JEFFREY BROWN: You think he got it right?

MARK SHIELDS: I do think he did get it right. And David's point is, as always, thoughtful.

JEFFREY BROWN: But wrong.

MARK SHIELDS: No, and, usually, about 85 percent incisive.

MARK SHIELDS: No. But, as far as the other side is concerned, I mean, Jim DeMint comes in, the senator from South Carolina, comes in for special treatment in this New Year's season. I mean, this is a man who has held up the appointment of the director of the Transportation Safety (sic) Administration, which is charged with airport safety and the travel -- or the safety of travel, and he said for one person -- reason.

And that is that he wants to get from this man, to extract from him, a guarantee that employees of the TSA will not be able to collectively bargain, Jeffrey. And, I mean, if this -- it's based on some know-nothingness that says, oh, they will -- union bosses will interfere with the safety of the country.

Now, this is a man who is a graduate of the University of Tennessee, has a master's in business from Clemson, was 50 years old on 9/11. When -- to go in to save, after the Twin Towers were leveled, the trapped and the terrified, 343 New York firefighters walked into the jaws of death and the fires of hell, and every one of them was a dues-paying union member.

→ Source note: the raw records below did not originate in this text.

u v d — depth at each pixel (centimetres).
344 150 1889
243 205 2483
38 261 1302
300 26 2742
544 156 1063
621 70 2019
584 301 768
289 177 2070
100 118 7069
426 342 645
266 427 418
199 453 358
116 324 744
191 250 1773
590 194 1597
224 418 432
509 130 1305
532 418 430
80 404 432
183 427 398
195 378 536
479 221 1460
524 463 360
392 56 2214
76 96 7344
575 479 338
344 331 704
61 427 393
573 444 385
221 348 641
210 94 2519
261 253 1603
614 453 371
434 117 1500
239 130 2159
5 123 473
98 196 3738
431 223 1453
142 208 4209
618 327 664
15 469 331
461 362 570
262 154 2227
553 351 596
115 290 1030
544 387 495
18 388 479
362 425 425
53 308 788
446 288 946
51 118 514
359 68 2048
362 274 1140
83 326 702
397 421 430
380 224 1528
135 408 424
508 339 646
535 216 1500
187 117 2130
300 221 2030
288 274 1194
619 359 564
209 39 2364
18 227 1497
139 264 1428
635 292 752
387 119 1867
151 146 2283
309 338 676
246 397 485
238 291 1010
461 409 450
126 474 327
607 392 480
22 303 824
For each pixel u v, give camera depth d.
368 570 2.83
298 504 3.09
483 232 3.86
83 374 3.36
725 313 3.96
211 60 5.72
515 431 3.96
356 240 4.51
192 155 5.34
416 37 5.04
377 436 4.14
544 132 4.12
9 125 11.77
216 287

And, I mean, the fact that, somehow, he associates that these people are not public servants, not interested in public safety is probably partisanship of the narrowest and the most unforgiving nature.

DAVID BROOKS: I don't want to defend DeMint. I think most nominees, and especially this nominee, should be let through.

That said, I can't hide my jaundiced attitude toward the TSA. I think most of what they do is pure security theater and a jobs program, and that the stuff they do has very little effect on our security. The stuff that actually helps us is invisible and stuff we can't see. The stuff about taking off your shoes and the toothpaste and all that stuff, I think, is designed to make us feel good.

And the idea that they would respond to this latest attack by upping the silly things that we have to do -- or potentially have to do -- is, again, a sign of theater, and not a sign of -- that we are willing to accept risks. There are risks in traveling these days, and we're willing to accept that.

And then, just to -- the one person we haven't mentioned is Dick Cheney.

JEFFREY BROWN: Right. I was just going to bring him up, because he was...

DAVID BROOKS: Again, the idea, to me, this is endemic in the nature of this kind of warfare. We're going to have failures. And it's just because you can't predict the future.

The idea that it was, as Dick Cheney said, as the result of some ideological failure is also silly.